## What you need to do
Among the entries below, find each line with "lines" and show it.
▬▬▬▬▬▬
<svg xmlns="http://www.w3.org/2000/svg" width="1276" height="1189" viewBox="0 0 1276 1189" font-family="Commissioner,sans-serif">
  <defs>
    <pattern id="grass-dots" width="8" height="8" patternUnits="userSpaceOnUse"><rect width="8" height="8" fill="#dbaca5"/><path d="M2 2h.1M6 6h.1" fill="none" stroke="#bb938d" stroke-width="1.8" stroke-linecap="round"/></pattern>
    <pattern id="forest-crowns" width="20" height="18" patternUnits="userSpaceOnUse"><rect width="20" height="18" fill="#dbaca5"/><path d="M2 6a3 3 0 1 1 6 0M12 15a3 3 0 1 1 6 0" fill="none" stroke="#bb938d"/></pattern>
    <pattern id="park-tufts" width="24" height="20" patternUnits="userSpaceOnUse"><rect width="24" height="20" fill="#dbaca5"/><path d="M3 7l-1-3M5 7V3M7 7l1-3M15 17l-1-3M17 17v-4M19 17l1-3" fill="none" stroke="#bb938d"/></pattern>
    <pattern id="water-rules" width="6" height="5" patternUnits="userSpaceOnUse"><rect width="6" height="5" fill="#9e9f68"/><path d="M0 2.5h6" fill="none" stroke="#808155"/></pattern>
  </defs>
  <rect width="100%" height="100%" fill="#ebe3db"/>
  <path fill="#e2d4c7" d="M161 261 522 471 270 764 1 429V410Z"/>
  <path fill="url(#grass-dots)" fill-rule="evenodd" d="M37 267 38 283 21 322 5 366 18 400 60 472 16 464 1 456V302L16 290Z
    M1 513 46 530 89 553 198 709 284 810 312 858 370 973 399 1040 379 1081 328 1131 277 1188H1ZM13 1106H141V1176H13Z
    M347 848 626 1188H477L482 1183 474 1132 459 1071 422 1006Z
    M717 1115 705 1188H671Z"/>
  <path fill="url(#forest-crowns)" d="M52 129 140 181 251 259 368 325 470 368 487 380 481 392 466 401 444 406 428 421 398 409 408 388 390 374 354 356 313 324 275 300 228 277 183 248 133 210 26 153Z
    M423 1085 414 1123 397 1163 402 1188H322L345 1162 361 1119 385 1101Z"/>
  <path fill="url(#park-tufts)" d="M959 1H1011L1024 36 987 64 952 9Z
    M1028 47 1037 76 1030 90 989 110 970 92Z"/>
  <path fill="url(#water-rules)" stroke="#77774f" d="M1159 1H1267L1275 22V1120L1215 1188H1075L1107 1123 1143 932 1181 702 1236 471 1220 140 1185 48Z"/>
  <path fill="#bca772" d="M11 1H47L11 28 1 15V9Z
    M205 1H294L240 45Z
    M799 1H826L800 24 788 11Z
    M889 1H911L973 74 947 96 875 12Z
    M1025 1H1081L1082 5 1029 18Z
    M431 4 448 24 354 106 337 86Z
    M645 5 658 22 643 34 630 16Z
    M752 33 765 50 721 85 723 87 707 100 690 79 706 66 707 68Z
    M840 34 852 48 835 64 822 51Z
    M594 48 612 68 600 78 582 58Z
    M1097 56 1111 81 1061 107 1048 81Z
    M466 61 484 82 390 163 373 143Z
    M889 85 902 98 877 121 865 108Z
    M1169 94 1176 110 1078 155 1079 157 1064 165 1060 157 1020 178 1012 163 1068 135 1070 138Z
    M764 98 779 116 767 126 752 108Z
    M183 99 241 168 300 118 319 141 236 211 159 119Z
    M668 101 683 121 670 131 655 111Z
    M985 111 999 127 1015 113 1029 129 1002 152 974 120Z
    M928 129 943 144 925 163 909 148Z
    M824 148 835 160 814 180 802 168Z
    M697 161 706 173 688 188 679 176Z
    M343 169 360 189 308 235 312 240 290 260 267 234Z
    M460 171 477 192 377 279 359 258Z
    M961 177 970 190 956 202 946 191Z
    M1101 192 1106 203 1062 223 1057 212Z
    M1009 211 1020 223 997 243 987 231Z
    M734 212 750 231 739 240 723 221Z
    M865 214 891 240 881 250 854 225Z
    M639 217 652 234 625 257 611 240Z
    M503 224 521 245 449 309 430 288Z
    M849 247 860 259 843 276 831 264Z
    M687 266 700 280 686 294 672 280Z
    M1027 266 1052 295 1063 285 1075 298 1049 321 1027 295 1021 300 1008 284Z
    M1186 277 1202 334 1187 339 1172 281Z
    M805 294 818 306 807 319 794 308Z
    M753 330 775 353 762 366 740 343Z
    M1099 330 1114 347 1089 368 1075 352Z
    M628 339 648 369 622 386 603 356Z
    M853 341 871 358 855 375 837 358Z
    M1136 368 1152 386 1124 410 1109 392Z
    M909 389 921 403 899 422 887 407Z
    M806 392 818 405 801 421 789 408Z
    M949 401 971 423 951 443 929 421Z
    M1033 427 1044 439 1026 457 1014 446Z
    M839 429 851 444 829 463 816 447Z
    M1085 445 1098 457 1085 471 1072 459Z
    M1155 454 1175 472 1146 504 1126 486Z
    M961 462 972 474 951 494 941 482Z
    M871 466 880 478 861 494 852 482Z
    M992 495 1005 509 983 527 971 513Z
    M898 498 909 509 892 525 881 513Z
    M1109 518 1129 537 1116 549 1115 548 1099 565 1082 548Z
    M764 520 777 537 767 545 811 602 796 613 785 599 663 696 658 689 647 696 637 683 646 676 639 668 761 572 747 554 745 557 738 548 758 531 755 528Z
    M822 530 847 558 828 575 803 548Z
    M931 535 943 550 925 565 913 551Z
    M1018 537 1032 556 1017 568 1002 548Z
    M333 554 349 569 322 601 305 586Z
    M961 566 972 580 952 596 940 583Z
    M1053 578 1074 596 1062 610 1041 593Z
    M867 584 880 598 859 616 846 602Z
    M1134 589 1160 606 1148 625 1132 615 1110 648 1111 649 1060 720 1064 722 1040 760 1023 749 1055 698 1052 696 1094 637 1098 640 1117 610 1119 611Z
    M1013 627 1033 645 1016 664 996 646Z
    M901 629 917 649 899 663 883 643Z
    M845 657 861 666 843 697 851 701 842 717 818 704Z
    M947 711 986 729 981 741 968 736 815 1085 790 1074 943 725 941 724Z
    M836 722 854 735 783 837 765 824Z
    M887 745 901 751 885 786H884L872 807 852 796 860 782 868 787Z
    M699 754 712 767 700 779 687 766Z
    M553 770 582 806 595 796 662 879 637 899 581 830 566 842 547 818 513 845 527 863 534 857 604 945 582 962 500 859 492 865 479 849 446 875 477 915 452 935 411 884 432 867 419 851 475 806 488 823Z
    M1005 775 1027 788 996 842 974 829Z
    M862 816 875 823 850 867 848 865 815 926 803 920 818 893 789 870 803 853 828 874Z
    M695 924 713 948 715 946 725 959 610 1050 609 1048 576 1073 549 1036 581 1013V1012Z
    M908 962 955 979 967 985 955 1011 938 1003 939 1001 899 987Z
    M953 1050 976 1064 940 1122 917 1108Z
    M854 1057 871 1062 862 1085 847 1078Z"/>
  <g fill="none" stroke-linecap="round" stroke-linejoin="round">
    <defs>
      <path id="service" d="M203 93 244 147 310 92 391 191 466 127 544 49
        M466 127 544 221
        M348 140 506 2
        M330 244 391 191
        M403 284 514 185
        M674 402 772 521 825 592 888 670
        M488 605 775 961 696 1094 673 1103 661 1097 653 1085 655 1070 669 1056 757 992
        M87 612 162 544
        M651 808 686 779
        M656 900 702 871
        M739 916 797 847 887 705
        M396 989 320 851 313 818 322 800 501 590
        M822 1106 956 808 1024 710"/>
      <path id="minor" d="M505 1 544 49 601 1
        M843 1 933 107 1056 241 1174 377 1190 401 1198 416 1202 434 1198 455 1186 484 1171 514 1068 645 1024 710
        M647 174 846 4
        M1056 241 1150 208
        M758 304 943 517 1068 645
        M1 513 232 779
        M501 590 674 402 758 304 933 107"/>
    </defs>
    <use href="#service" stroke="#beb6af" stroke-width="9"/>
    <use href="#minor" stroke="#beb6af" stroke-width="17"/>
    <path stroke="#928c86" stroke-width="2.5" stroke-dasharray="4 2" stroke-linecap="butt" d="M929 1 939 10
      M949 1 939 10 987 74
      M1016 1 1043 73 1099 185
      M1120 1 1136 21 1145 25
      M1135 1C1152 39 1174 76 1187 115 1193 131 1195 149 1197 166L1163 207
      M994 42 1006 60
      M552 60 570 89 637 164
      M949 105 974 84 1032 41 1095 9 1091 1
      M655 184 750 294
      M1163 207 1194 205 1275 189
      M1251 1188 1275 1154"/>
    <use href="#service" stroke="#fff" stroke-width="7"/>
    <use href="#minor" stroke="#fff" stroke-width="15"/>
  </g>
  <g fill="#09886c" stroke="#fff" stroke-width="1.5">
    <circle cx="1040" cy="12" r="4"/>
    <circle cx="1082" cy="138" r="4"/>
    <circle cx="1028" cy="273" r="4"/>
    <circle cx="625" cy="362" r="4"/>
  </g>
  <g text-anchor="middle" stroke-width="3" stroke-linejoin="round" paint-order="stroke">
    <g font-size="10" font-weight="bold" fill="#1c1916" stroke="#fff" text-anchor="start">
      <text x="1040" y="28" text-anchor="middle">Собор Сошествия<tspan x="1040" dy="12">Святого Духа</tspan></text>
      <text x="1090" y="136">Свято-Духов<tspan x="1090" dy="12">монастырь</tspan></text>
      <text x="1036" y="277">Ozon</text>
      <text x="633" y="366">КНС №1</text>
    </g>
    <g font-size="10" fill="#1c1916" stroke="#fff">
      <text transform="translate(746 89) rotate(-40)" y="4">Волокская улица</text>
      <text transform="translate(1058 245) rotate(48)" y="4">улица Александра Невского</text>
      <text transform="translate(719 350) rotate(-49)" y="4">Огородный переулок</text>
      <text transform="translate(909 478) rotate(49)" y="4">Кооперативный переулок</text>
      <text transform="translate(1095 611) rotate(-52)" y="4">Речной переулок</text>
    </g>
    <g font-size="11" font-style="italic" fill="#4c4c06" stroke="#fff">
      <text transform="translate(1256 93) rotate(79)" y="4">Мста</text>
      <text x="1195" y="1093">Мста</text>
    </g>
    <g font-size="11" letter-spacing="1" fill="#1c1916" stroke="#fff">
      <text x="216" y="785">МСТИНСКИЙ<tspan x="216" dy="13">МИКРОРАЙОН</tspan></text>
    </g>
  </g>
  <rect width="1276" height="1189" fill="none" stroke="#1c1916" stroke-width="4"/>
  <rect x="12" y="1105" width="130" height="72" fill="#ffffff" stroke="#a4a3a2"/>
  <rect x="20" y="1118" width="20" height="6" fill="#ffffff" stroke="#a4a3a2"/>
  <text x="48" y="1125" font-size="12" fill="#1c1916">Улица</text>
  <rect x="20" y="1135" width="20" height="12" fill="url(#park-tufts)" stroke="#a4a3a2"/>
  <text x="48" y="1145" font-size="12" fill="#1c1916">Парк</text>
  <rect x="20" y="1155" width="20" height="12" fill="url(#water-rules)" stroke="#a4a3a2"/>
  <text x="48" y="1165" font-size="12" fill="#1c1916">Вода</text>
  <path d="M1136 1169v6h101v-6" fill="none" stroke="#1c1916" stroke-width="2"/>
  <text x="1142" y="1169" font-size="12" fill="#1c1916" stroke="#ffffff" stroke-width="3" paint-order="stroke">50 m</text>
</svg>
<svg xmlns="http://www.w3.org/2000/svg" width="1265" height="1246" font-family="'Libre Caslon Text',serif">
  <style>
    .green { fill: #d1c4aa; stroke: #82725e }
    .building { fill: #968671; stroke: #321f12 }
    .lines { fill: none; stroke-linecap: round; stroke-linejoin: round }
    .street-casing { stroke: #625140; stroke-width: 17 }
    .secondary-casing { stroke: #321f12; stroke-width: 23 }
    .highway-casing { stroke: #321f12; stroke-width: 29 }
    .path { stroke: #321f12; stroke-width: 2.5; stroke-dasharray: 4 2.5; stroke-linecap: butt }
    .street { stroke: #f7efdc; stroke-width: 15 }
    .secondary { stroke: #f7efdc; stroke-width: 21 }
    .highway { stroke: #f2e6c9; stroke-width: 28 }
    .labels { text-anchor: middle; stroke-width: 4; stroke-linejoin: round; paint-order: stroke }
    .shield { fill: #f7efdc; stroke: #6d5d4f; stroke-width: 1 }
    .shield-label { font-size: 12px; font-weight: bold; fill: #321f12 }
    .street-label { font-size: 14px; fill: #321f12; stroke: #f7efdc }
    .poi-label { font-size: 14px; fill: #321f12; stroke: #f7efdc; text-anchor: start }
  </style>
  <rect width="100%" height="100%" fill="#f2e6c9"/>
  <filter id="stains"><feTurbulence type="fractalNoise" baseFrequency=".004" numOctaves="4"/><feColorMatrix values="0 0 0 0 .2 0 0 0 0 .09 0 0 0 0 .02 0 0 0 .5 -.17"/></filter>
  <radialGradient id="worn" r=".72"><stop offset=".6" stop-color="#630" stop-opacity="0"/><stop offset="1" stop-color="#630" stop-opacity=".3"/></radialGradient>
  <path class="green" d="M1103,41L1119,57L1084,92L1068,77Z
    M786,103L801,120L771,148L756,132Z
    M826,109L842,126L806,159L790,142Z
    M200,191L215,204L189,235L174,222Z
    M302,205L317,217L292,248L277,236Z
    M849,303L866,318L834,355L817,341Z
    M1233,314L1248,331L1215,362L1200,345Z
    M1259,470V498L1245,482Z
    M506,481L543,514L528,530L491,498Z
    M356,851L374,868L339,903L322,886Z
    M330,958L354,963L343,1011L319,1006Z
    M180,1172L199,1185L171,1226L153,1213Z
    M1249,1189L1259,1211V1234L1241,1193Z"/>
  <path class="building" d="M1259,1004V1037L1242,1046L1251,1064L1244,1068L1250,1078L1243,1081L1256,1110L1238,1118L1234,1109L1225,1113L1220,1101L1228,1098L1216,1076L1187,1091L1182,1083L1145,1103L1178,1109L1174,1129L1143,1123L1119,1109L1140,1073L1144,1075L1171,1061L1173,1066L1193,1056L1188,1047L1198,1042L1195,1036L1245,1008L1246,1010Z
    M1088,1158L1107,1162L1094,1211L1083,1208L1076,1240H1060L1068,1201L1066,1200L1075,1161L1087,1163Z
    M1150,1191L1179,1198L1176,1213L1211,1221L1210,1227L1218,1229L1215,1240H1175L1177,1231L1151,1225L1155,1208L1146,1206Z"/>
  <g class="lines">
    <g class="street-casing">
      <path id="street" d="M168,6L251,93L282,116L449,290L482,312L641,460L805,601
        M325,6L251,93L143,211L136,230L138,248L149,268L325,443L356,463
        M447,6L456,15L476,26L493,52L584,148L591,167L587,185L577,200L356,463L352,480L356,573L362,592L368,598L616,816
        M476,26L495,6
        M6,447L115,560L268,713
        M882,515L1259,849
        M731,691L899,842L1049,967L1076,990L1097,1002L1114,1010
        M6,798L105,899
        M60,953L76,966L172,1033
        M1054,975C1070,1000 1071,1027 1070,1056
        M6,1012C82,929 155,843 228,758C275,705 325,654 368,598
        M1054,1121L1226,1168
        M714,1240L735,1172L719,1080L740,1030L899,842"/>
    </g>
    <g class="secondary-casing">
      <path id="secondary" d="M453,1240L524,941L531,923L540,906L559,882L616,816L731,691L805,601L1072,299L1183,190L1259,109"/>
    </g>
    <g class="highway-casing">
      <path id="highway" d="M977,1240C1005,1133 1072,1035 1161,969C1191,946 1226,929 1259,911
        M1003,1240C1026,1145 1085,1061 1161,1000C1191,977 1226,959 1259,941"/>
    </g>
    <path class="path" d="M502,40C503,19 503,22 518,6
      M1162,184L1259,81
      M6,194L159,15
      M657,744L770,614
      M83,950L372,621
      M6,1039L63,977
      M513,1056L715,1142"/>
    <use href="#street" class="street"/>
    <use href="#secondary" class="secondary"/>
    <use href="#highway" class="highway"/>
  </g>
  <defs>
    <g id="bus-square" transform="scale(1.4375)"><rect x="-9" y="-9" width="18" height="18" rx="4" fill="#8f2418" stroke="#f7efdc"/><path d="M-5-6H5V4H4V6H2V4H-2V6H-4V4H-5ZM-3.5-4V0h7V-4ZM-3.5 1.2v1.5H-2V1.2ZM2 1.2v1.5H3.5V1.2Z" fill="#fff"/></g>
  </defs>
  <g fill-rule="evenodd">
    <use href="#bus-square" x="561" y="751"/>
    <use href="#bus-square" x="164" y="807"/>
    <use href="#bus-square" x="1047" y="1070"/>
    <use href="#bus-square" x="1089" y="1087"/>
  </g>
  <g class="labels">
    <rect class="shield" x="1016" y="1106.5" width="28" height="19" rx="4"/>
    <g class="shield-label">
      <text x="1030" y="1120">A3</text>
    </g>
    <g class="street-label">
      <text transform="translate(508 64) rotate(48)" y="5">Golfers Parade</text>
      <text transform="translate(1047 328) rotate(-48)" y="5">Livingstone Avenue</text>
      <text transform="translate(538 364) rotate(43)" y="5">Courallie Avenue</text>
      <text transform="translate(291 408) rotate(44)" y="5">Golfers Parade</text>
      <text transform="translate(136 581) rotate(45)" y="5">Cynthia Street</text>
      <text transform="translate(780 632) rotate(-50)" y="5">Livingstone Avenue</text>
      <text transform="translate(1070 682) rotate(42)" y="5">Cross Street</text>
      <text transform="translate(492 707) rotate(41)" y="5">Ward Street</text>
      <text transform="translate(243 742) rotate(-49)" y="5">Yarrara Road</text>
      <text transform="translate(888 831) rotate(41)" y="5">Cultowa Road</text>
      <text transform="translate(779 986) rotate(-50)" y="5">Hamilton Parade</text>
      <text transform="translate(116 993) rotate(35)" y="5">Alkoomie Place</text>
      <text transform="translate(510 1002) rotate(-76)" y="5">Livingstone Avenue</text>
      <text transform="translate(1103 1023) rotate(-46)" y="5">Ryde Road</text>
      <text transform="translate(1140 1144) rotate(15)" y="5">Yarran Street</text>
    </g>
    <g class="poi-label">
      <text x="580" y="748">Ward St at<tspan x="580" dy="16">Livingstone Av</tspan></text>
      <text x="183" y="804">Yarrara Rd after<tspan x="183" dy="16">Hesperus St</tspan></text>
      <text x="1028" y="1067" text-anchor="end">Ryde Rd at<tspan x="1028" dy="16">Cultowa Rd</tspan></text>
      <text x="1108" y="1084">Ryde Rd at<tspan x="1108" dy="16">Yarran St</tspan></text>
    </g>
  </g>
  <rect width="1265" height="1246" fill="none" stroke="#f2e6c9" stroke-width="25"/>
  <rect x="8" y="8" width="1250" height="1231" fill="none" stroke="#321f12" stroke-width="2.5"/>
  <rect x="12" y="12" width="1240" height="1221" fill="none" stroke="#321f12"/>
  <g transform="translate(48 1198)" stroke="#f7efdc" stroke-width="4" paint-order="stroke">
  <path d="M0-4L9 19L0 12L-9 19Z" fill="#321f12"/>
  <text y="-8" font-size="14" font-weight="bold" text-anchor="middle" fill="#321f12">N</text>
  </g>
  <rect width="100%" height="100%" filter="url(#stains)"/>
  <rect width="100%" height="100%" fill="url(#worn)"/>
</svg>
▬▬▬▬▬▬
## Problem solution
    .lines { fill: none; stroke-linecap: round; stroke-linejoin: round }
  <g class="lines">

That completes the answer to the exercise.